Realizing that as leaders, managers and creators of value, each of you wants to unlock the creative juices that lie latent within your organizations; what commitment will you make this year to nurture the flow of ideas? How will you identify the next I-phone or game changing process?

Take Good Care,


  1. Hi John,

    There is no question that our experience shapes our belief systems. And our belief systems shape our actions. So concepts outside of our belief systems are met with skepticism, or worse.

    The other aspect of this discussion that is interesting is that we go our of our way to hire really smart people. If we are going to do that, shouldn’t we at least listen to them?
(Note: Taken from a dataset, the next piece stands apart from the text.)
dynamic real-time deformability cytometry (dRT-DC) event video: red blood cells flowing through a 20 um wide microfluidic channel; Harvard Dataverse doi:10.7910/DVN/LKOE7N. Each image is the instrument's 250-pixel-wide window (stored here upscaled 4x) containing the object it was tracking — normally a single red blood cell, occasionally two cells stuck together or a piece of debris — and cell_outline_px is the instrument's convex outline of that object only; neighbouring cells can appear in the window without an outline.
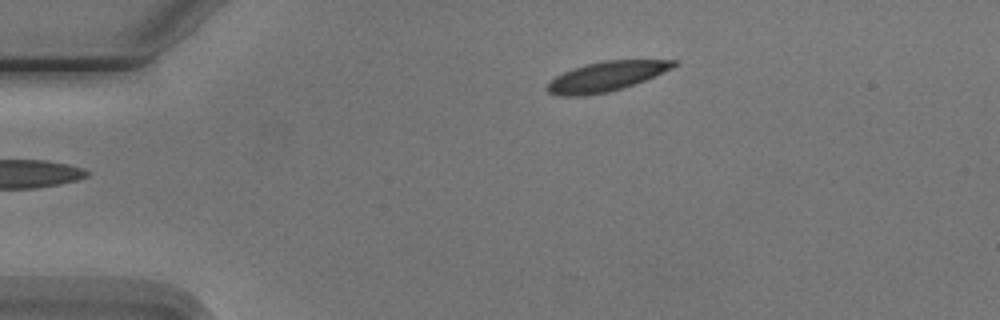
{"species": "Egyptian fruit bat (a non-hibernating species)", "species_latin": "Rousettus aegyptiacus", "temperature_condition": "cold", "stored_images_in_passage": 6, "camera_frame_rate_fps": 3000, "um_per_image_px": 0.085, "animal": {"sex": "male"}, "frame": {"image": 1, "passage_image": 1, "time_ms": 0.0, "image_size_px": [1000, 320], "cell_outline_px": [[680, 64], [672, 68], [644, 80], [624, 88], [608, 92], [584, 96], [556, 96], [548, 92], [544, 88], [556, 76], [572, 68], [584, 64], [604, 60], [680, 60]], "centroid_in_image_um": [51.51, 6.5], "position_along_channel_um": 33.5, "area_um2": 22.02}}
    Keep up the good work…


  2. John

    Lip service in short. That’s what we get in spades. No business wants to fail but how much of the organisation’s people potential are we using? Not enough I would wager – not nearly enough. My best guesss – and I always hate adopting broad brush approaches but here goes – is <50%. All that latent potential is parked somewhere else. In my view it is not until a business starts to look at the internal motivation issues so that all those creative juices begin to flow that the ideas culture will be truly meaningful. There is a lot of science around this but the best book at the moment is Drive by Daniel Pink (@DanielPink). This gives scant regard to the carrot and stick approach and makes the reader think about the three most powerful internal drivers: Autonomy, Mastery and Purpose. I for one am not prepared to park 0.5 myself at the entry door and even if that means sometimes not settling for 2nd best and disturbing the status quo then so be it.

    Best wishes

  3. Julian,
    Thanks for the comment and for the reference to Pinks book. I agree with your assessment of the book and the motivators. The next step is building these motivators into the organization. I think Mastery and Autonomy are easier than Purpose. We can extend autonomy and I recently watched a client build a series of career steps to mastery. Getting people behind the purpose and mission I think is a real opportunity.

    Take Good Care,


  4. Very interesting topic, John. I want to add the comment that the reason that most organizations don’t get more feedback from their teams, is because most teams don’t believe that their feedback is taken seriously. Organizations that have a reputation for creativity and encouraging ideas from their employees will likely always perform organizations without that reputation. Unless the concept of employee feedback is specifically encouraged, employees assume that it is discouraged. Putting up a suggestion box is often viewed by the employees as an attempt to pander to them, rather than as an attempt to engage their creativity. Their belief is that the management team either ignores their suggestions, or reads them for entertainment value only. Organizations must create a culture where employees understand and BELIEVE that creativity is both encouraged and rewarded.

  5. Dave,

    Thanks for the comment. My experience has been that we teach our teams what to expect. Most individuals want maybe even yearn to make suggestions that will help their organizations. It’s when they submit them and they are shot down or worse yet they get no feed back that they become discouraged.